> [Requirement] With pictures removed, output every record below exactly as written.
** Available data follows **
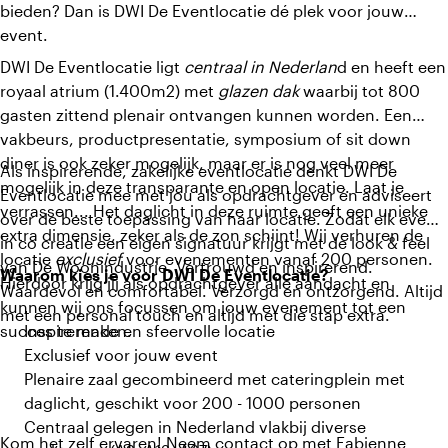
bieden? Dan is DWI De Eventlocatie dé plek voor jouw
event.
DWI De Eventlocatie ligt
centraal in Nederlan
d en heeft een
royaal atrium (1.400m2) met
glazen dak
waarbij tot 800
gasten zittend plenair ontvangen kunnen worden. Een
vakbeurs, productpresentatie, symposium of sit down
diner is ook zeker mogelijk, maar er is nog veel meer
Als inspirerende, zakelijke eventlocatie denkt DWI De
mogelijk in deze transparante en open locatie. Laat je
Eventlocatie mee met jou als opdrachtgever én adviseert
verrassen... Het daglicht in deze ruimte geeft een unieke
over de beste toepassing van haar locatie. Zodat elk event,
extra dimensie, zeker als de zon schijnt! Wij verhuren de
in co creatie een eigen signatuur krijgt met de look & feel
locatie
exclusief
voor evenementen vanaf 200 personen.
van De Woonindustrie. Vertrouwd en inspirerend.
Waarom kies je voor DWI De Eventlocatie?
Hierdoor krijg jij als opdrachtgever alle aandacht en
Waardevol en comfortabel. Verzorgd en ontzorgend. Altijd
kunnen wij ons focussen om jouw evenement tot een
met een personal touch en altijd met die stap extra.
succes te maken.
Inspirerende en sfeervolle locatie
Exclusief voor jouw event
Plenaire zaal gecombineerd met cateringplein met
daglicht, geschikt voor 200 - 1000 personen
Centraal gelegen in Nederland vlakbij diverse
Kom het zelf ervaren! Neem contact op met Fabienne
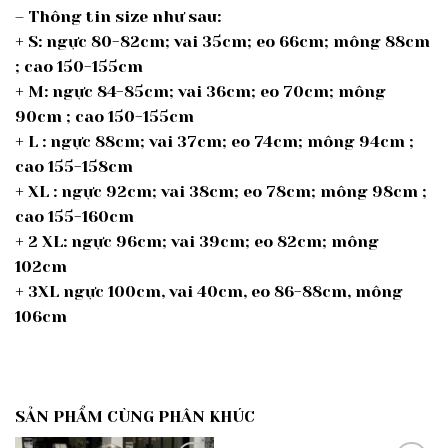
– Thông tin size như sau:
+ S: ngực 80-82cm; vai 35cm; eo 66cm; mông 88cm
; cao 150-155cm
+ M: ngực 84-85cm; vai 36cm; eo 70cm; mông
90cm ; cao 150-155cm
+ L : ngực 88cm; vai 37cm; eo 74cm; mông 94cm ;
cao 155-158cm
+ XL : ngực 92cm; vai 38cm; eo 78cm; mông 98cm ;
cao 155-160cm
+ 2 XL: ngực 96cm; vai 39cm; eo 82cm; mông
102cm
+ 3XL ngực 100cm, vai 40cm, eo 86-88cm, mông
106cm
SẢN PHẨM CÙNG PHÂN KHÚC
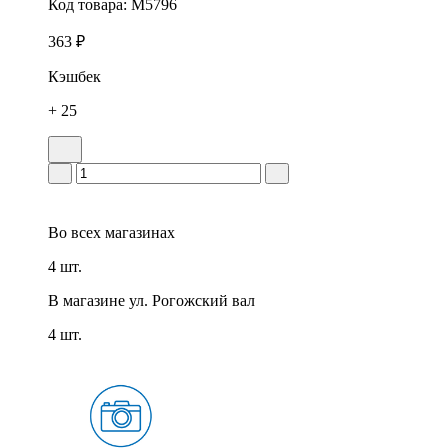
Код товара:
M5796
363 ₽
Кэшбек
+ 25
Во всех
магазинах
4 шт.
В магазине
ул. Рогожский вал
4 шт.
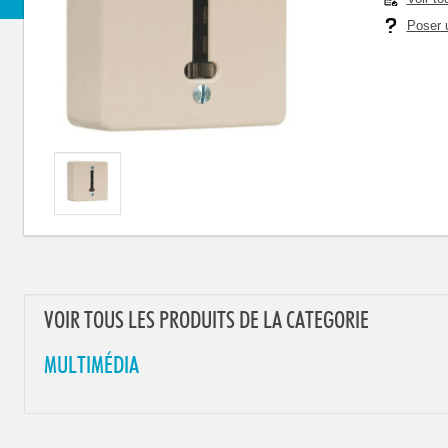
Poser u
VOIR TOUS LES PRODUITS DE LA CATEGORIE
MULTIMÉDIA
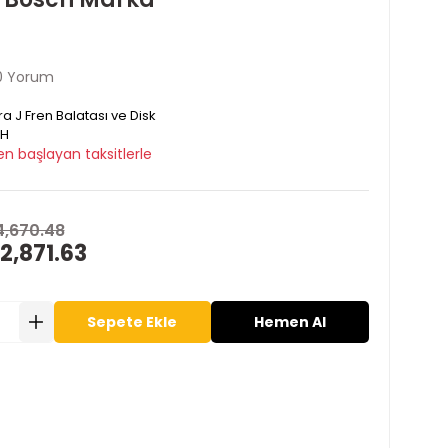
0 Yorum
ra J Fren Balatası ve Disk
H
en başlayan taksitlerle
4,670.48
2,871.63
Sepete Ekle
Hemen Al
** End of Available data **
> [Task response]
bieden? Dan is DWI De Eventlocatie dé plek voor jouw
event.
DWI De Eventlocatie ligt
centraal in Nederlan
d en heeft een
royaal atrium (1.400m2) met
glazen dak
waarbij tot 800
gasten zittend plenair ontvangen kunnen worden. Een
vakbeurs, productpresentatie, symposium of sit down
diner is ook zeker mogelijk, maar er is nog veel meer
Als inspirerende, zakelijke eventlocatie denkt DWI De
mogelijk in deze transparante en open locatie. Laat je
Eventlocatie mee met jou als opdrachtgever én adviseert
verrassen... Het daglicht in deze ruimte geeft een unieke
over de beste toepassing van haar locatie. Zodat elk event,
extra dimensie, zeker als de zon schijnt! Wij verhuren de
in co creatie een eigen signatuur krijgt met de look & feel
locatie
exclusief
voor evenementen vanaf 200 personen.
van De Woonindustrie. Vertrouwd en inspirerend.
Waarom kies je voor DWI De Eventlocatie?
Hierdoor krijg jij als opdrachtgever alle aandacht en
Waardevol en comfortabel. Verzorgd en ontzorgend. Altijd
kunnen wij ons focussen om jouw evenement tot een
met een personal touch en altijd met die stap extra.
succes te maken.
Inspirerende en sfeervolle locatie
Exclusief voor jouw event
Plenaire zaal gecombineerd met cateringplein met
daglicht, geschikt voor 200 - 1000 personen
Centraal gelegen in Nederland vlakbij diverse
Kom het zelf ervaren! Neem contact op met Fabienne
– Thông tin size như sau:
+ S: ngực 80-82cm; vai 35cm; eo 66cm; mông 88cm
; cao 150-155cm
+ M: ngực 84-85cm; vai 36cm; eo 70cm; mông
90cm ; cao 150-155cm
+ L : ngực 88cm; vai 37cm; eo 74cm; mông 94cm ;
cao 155-158cm
+ XL : ngực 92cm; vai 38cm; eo 78cm; mông 98cm ;
cao 155-160cm
+ 2 XL: ngực 96cm; vai 39cm; eo 82cm; mông
102cm
+ 3XL ngực 100cm, vai 40cm, eo 86-88cm, mông
106cm
SẢN PHẨM CÙNG PHÂN KHÚC
Код товара:
M5796
363 ₽
Кэшбек
+ 25
Во всех
магазинах
4 шт.
В магазине
ул. Рогожский вал
4 шт.
Poser u
VOIR TOUS LES PRODUITS DE LA CATEGORIE
MULTIMÉDIA
0 Yorum
ra J Fren Balatası ve Disk
H
en başlayan taksitlerle
4,670.48
2,871.63
Sepete Ekle
Hemen Al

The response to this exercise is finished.